_The problem_
Turn the material, from its first line through the line holding "6. ✅ GitHub issue for limitations" inclusive, into a numbered list, leaving out any blank lines.

_Items listed in a dataset_
....

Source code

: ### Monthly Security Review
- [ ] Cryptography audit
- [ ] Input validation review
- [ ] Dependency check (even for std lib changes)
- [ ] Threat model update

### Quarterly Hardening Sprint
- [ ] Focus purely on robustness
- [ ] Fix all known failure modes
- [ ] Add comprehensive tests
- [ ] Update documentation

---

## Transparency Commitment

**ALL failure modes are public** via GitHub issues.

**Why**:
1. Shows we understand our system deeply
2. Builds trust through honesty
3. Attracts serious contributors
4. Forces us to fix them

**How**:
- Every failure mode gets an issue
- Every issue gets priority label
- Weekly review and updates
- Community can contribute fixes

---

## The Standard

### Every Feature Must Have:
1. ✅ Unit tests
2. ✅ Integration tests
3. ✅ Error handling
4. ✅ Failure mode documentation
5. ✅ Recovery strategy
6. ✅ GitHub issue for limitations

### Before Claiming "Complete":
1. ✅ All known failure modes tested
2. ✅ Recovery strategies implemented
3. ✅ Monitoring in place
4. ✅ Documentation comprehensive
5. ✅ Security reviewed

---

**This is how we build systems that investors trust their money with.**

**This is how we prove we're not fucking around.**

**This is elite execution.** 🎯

....

_Answer for the task_
1. Source code
2. : ### Monthly Security Review
3. - [ ] Cryptography audit
4. - [ ] Input validation review
5. - [ ] Dependency check (even for std lib changes)
6. - [ ] Threat model update
7. ### Quarterly Hardening Sprint
8. - [ ] Focus purely on robustness
9. - [ ] Fix all known failure modes
10. - [ ] Add comprehensive tests
11. - [ ] Update documentation
12. ---
13. ## Transparency Commitment
14. **ALL failure modes are public** via GitHub issues.
15. **Why**:
16. 1. Shows we understand our system deeply
17. 2. Builds trust through honesty
18. 3. Attracts serious contributors
19. 4. Forces us to fix them
20. **How**:
21. - Every failure mode gets an issue
22. - Every issue gets priority label
23. - Weekly review and updates
24. - Community can contribute fixes
25. ---
26. ## The Standard
27. ### Every Feature Must Have:
28. 1. ✅ Unit tests
29. 2. ✅ Integration tests
30. 3. ✅ Error handling
31. 4. ✅ Failure mode documentation
32. 5. ✅ Recovery strategy
33. 6. ✅ GitHub issue for limitations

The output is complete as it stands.